_DATA SUPPLIED_:
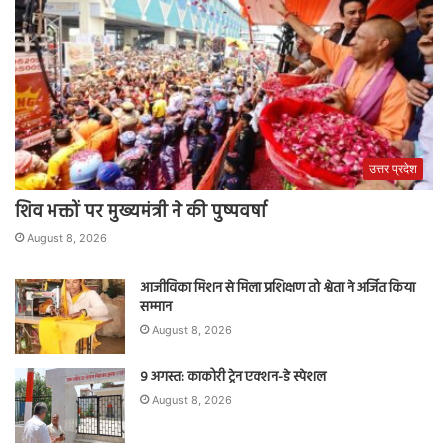
उत्तर प्रदेश
शिव भक्तों पर मुख्यमंत्री ने की पुष्पवर्षा
August 8, 2026
आजीविका मिशन से मिला प्रशिक्षण तो श्वेता ने अर्जित किया
सम्मान
August 8, 2026
9 अगस्त: काकोरी ट्रेन एक्शन-डे स्पेशल
August 8, 2026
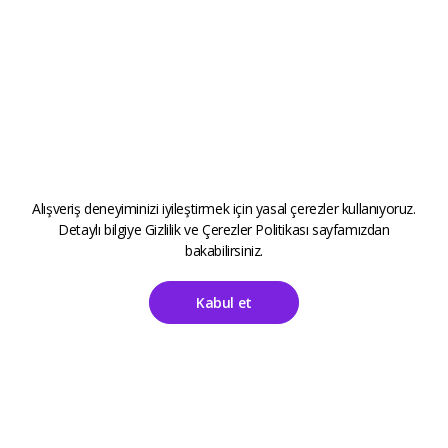
Alışveriş deneyiminizi iyileştirmek için yasal çerezler kullanıyoruz.
Detaylı bilgiye
Gizlilik ve Çerezler Politikası
sayfamızdan
bakabilirsiniz.
Kabul et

_TASK TO COMPLETE_:
Restate all entries above exactly, but not the images.

_TASK ANSWER_:
उत्तर प्रदेश
शिव भक्तों पर मुख्यमंत्री ने की पुष्पवर्षा
August 8, 2026
आजीविका मिशन से मिला प्रशिक्षण तो श्वेता ने अर्जित किया
सम्मान
August 8, 2026
9 अगस्त: काकोरी ट्रेन एक्शन-डे स्पेशल
August 8, 2026
Alışveriş deneyiminizi iyileştirmek için yasal çerezler kullanıyoruz.
Detaylı bilgiye
Gizlilik ve Çerezler Politikası
sayfamızdan
bakabilirsiniz.
Kabul et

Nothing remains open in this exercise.